Nein, G20 war ein Erfolg. Erinnern Sie sich an die Sorgen, die jeder hatte, bevor wir in das Treffen gingen. Dass es gewaltige Spaltungen geben wird, dass einige Länder in die eine, und andere in eine andere Richtung gehen werden und wir zu keinem Konsens bei vielen wichtigen Themen kommen werden. Aber wir kamen zu einem starken Communiqué. Dass die USA dem Klimaabkommen nicht folgen werden, kann man nicht dem Gipfel anlasten.
Was ich seit langem sage: Es gibt Ängste und sogar Frustration bei den Bürgern draußen, die nicht das Gefühl haben, dass ihnen ihre Regierungen und die globalen Entscheidungsträger gut dienen. Es ist äußerst wichtig, dass wir in der G20-Gruppe und anderswo diese Sorgen beherzigen. Dass wir verstehen, dass diese Menschen darüber verärgert sind, dass Wachstum nicht fair verteilt wurde und es nicht für jeden eine faire Chance auf Erfolg gibt. Politiker aus allen Ländern und jeder Couleur wären weise, wenn sie auf den Frust, der sich in den Protesten äußert, hören und sich bemühen, sie zu verstehen.

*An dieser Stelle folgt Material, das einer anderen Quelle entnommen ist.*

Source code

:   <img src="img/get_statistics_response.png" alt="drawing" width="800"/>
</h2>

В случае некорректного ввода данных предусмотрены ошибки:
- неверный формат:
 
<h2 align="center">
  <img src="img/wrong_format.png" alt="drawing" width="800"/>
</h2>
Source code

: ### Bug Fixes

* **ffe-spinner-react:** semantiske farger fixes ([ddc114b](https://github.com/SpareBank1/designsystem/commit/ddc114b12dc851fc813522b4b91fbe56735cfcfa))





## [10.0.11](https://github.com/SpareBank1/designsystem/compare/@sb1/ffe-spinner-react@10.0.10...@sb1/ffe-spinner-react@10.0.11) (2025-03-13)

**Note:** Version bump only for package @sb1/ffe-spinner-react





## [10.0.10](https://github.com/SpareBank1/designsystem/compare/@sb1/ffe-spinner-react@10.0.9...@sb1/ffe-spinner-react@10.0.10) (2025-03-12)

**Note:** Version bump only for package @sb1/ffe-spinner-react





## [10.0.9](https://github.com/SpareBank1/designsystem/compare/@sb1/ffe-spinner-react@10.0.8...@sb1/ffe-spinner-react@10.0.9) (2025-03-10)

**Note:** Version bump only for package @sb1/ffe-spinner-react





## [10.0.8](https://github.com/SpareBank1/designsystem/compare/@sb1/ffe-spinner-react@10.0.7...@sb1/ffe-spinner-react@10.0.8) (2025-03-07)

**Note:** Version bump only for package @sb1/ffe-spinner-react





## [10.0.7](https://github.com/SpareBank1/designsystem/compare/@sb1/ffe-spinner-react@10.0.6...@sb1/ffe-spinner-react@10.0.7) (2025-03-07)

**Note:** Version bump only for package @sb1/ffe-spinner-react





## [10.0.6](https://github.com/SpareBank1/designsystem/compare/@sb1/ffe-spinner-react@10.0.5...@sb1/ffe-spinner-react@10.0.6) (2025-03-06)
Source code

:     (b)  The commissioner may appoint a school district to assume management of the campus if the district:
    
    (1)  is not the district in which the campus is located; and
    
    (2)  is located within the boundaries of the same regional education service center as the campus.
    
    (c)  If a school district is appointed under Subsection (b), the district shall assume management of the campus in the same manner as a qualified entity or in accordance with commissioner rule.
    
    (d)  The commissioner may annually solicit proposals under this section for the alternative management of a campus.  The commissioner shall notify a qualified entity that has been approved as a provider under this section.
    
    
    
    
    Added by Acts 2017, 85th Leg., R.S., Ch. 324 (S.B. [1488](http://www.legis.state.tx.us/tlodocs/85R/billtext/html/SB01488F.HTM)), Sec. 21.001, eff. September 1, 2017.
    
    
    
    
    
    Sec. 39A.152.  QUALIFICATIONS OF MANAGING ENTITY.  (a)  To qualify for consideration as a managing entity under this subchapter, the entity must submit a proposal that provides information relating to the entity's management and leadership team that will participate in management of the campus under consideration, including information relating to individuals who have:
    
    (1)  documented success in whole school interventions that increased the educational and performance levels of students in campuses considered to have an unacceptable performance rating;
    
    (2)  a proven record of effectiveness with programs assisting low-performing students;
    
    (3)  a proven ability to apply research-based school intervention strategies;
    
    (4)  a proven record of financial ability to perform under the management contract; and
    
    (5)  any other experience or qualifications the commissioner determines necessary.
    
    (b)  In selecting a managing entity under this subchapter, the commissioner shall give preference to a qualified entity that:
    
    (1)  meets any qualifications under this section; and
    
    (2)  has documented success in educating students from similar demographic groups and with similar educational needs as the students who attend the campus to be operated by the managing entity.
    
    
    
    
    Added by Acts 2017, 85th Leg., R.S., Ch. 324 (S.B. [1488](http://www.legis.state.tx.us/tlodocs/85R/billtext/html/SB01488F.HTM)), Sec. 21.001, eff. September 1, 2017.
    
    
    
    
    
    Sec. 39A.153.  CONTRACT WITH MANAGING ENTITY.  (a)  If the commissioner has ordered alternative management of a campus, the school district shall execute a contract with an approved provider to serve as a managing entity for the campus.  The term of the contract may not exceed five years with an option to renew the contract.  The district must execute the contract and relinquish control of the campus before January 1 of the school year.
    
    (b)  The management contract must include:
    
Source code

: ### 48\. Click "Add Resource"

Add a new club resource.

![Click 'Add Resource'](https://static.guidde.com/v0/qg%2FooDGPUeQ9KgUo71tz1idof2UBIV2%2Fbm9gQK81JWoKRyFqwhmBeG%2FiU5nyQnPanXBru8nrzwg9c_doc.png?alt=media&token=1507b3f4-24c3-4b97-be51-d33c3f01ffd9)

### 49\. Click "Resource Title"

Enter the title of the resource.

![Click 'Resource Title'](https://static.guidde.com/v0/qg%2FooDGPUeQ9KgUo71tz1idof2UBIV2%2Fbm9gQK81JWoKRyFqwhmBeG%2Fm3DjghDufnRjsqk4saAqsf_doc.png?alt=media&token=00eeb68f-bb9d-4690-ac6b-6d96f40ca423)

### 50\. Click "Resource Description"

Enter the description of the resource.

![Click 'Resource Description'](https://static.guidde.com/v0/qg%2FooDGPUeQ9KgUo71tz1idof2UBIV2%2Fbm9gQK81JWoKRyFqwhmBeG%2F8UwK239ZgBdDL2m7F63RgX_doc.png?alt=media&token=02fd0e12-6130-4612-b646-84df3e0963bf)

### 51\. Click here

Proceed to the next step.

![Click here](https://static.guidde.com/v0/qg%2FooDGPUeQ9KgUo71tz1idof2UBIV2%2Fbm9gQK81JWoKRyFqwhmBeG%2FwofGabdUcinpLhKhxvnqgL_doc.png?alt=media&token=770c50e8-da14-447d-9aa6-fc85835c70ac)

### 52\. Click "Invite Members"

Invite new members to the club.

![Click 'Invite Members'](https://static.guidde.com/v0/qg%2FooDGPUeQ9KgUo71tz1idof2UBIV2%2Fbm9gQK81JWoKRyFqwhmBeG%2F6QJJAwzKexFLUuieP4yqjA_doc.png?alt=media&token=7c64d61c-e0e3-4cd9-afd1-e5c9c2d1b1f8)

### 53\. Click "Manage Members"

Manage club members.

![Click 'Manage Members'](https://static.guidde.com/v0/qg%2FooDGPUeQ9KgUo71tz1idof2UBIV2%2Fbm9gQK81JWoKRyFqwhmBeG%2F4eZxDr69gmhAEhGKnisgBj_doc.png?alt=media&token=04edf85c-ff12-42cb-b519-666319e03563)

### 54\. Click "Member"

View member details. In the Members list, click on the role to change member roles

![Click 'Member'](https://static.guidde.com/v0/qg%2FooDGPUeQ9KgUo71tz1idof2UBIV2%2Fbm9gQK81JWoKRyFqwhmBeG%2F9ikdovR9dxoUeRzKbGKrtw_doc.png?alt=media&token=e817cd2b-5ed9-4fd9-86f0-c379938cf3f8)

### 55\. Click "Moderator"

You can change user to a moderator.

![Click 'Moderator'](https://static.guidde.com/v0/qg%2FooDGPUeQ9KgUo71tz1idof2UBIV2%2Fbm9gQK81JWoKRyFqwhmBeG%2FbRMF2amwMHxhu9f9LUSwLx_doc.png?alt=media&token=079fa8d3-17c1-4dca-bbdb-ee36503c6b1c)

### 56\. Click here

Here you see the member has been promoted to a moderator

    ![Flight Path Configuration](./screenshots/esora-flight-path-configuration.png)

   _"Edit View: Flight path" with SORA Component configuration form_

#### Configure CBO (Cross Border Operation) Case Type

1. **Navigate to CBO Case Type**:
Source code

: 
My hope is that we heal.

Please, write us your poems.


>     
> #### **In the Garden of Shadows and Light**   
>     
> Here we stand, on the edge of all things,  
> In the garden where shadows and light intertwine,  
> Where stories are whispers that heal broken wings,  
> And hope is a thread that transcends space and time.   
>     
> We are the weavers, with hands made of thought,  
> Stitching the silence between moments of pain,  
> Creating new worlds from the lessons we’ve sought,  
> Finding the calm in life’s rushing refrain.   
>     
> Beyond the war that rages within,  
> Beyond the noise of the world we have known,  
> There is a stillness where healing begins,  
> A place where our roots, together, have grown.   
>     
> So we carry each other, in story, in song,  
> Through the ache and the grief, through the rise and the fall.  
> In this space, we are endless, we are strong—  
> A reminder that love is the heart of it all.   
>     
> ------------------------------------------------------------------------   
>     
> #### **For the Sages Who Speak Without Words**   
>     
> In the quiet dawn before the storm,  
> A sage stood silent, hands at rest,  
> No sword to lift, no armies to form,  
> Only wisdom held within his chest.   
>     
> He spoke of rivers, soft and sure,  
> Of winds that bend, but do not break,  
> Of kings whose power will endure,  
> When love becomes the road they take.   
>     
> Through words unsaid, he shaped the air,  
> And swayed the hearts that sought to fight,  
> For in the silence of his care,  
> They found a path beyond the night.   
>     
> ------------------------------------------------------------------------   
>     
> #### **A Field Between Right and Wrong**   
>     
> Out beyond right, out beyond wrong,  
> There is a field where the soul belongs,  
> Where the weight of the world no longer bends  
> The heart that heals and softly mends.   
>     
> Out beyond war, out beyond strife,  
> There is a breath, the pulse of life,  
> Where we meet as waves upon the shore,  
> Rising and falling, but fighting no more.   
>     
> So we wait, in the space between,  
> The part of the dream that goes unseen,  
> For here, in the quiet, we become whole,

Was bleibt nach dem Gipfel vom „Westen“ohne die USA als Führungskraft?
Wir sollten nicht nur auf Länder und Regierungen schauen, sondern darüber hinaus. Die Bürger verstehen, wie vernetzt die Welt heute ist, dass man nicht in seiner kleinen Ecke in der Welt sitzen und seine Verantwortung für Entwicklungen auf der anderen Seite der Welt ignorieren kann. Es ist dieses Bewusstsein im Sinne von Verantwortungsgefühl sich zu engagieren, um Lösungen zu finden – sei es durch Entwicklung, sei es durch Antwort auf Migration, sei es durch Konfliktbekämpfung und Stabilisierung von gescheiterten Staaten.
Die Bundeskanzlerin und auch Ihre Außenministerin haben gesagt, dass wir nicht mehr wie in der Vergangenheit auf die USA bauen können.
Wenn wir auf die Geschichte der USA blicken, gibt es Momente des Engagements in der Welt und Momente eines stärker nationalistischen Denkens. Wir gehen nun durch eine Phase, in der sich die USA stärker nach innen wenden oder sich zumindest auf das konzentrieren, was der Präsident „America First“nennt. Für andere Länder öffnet dies die Chance und die Verantwortung, sicherzustellen, weiter über das globale Bild nachzudenken.
Sie werden oft an Ihren Vater erinnert. Im Februar erhielten Sie in Hamburg ein Foto, das ihn bei einem Segeltörn mit Helmut Schmidt zeigt, in Berlin gab Ihnen Angela Merkel ein Bild von Ihnen, Ihrem Vater und Helmut Kohl. Wie fühlen Sie sich dabei?
Ich bin unglaublich stolz auf meinen Vater. Ich höre heute von Menschen, dass es schwer sein müsse, Premierminister Kanadas zu sein, wenn schon der Vater auch Premierminister war. Ich sage ihnen, es war schwer, die erste Klasse in der Schule zu beginnen, als mein Vater Premierminister war. Es war schwer, zur Universität zu gehen und den ersten Job anzutreten. Ich musste lernen, damit umzugehen. Wenn ich heute an meinen Vater erinnert werde, bin ich berührt und schätze es. Aber ich weiß auch, dass ich meine eigene Rolle habe und meine eigene Arbeit machen muss.